Background Zr-Df-Crefmirlimab is a humanized, engineered, 80-kDa minibody (an antibody fragment), with high affinity to human CD8 (kd of 0.4 nM). It has been evaluated as an imaging agent in a Phase-II open-label multi-dose study (NCT03802123) in patients with metastatic solid malignancies (figure 1) scheduled to receive standard of care immunotherapy (Nivolumab, Pembrolizumab and Ipilimumab-Nivolumab). Supervised machine learning (ML) combined with tumor growth-inhibition (TGI) modeling was applied to predict clinical response using various baseline patient characteristics including CD8 density (via biopsy) and CD8 PET imaging SUV (Standardized Uptake Value).

Methods Modeling framework for prediction of response to immunotherapy was developed leveraging multimodal data (figure 2) including CD8 PET imaging readouts. Random forest was used for classification of response using only baseline characteristics from 32 patients. Data was randomly assigned into training and test data (65:35). Performance of the model on test data was evaluated using area under the receiver operating characteristic curve (ROC AUC). Rates of tumor growth and kill were estimated from a TGI model developed using early tumor kinetic data (first three time points). Baseline CD8 density and SUV were used along with estimated TGI model parameters to classify patient response using supervised ML. Explainable ML techniques like partial dependence and individual conditional expectation were leveraged to further explore contribution of features of interest towards model outcome.
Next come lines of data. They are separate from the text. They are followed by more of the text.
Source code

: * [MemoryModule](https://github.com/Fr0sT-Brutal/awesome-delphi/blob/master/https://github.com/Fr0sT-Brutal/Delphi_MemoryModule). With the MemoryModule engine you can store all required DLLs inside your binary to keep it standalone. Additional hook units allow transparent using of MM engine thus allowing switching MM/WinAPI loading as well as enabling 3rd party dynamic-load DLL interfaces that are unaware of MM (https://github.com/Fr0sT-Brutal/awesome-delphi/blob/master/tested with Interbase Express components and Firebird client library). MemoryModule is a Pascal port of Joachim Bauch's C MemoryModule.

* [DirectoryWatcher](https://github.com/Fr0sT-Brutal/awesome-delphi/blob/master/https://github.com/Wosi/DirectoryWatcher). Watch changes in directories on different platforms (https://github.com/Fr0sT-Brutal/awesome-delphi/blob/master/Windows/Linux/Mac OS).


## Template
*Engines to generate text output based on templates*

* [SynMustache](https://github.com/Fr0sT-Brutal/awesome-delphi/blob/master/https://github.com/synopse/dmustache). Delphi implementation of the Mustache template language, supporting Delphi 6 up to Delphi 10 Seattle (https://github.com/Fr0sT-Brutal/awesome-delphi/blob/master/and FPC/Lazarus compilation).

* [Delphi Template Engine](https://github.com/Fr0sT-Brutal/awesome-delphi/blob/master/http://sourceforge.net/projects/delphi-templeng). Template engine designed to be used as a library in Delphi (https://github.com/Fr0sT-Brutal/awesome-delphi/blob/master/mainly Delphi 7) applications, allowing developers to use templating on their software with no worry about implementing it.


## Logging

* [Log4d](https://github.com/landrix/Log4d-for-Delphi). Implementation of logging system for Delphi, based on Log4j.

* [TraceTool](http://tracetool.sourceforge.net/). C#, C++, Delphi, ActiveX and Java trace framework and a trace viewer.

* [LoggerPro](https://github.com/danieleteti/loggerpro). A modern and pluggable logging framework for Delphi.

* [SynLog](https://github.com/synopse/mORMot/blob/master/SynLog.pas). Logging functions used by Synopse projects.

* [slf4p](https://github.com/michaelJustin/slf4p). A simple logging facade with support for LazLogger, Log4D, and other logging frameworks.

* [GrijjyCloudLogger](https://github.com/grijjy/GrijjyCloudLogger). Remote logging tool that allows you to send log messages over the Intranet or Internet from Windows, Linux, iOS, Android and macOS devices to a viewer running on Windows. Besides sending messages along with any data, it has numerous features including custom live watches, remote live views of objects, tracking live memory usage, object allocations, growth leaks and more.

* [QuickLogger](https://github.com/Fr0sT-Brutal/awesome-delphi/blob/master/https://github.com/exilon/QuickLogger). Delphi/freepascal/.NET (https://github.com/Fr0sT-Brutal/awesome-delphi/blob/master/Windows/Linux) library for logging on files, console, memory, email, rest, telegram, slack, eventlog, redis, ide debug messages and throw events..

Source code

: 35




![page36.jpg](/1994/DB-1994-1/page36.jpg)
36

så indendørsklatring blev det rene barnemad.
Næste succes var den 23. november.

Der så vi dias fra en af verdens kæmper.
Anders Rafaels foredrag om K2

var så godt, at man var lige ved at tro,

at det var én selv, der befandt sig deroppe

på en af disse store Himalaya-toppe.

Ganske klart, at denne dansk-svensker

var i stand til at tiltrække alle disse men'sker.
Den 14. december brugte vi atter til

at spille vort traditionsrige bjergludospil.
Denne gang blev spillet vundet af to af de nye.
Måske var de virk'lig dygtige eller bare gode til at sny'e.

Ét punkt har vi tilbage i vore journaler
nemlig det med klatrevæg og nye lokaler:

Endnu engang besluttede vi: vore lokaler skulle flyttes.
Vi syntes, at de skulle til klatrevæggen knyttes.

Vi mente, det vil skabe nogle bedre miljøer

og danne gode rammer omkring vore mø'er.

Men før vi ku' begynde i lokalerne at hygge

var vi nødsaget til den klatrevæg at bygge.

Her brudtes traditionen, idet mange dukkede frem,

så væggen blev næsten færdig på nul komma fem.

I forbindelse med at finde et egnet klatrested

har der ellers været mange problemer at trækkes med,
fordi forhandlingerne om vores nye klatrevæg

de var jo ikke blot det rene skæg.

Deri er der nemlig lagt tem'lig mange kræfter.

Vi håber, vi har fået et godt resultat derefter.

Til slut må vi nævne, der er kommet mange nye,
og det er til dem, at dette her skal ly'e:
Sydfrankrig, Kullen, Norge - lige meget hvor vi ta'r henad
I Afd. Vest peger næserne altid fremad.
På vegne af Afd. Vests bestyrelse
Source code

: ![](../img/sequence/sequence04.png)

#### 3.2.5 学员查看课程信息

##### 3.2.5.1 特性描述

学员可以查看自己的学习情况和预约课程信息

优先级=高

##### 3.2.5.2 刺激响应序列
Results Using only baseline characteristics, AUC of 0.75 was achieved on the test data with an overall prediction accuracy of 82%. Using partial dependence of model features, increase in the likelihood of patient response was observed with increasing CD8 density and SUV at baseline. Early tumor kinetic data was described reasonably well by the developed TGI model. AUC of 0.88 was achieved on the same test data (as above) with an overall prediction accuracy of 91% using individual estimates of tumor growth and kill from the TGI model and baseline CD8 density and SUV. Decrease in likelihood of response was associated with increasing rate of tumor growth and smaller baseline CD8 density.

Conclusions Baseline CD8 density and PET SUV data were used along with other patient characteristics to predict clinical outcome to immunotherapy with a reasonable degree of accuracy. Using a combined approach of tumor growth inhibition modelling and supervised machine learning, high precision in prediction of clinical outcome was achieved leveraging baseline CD8 PET information and early tumor kinetic data.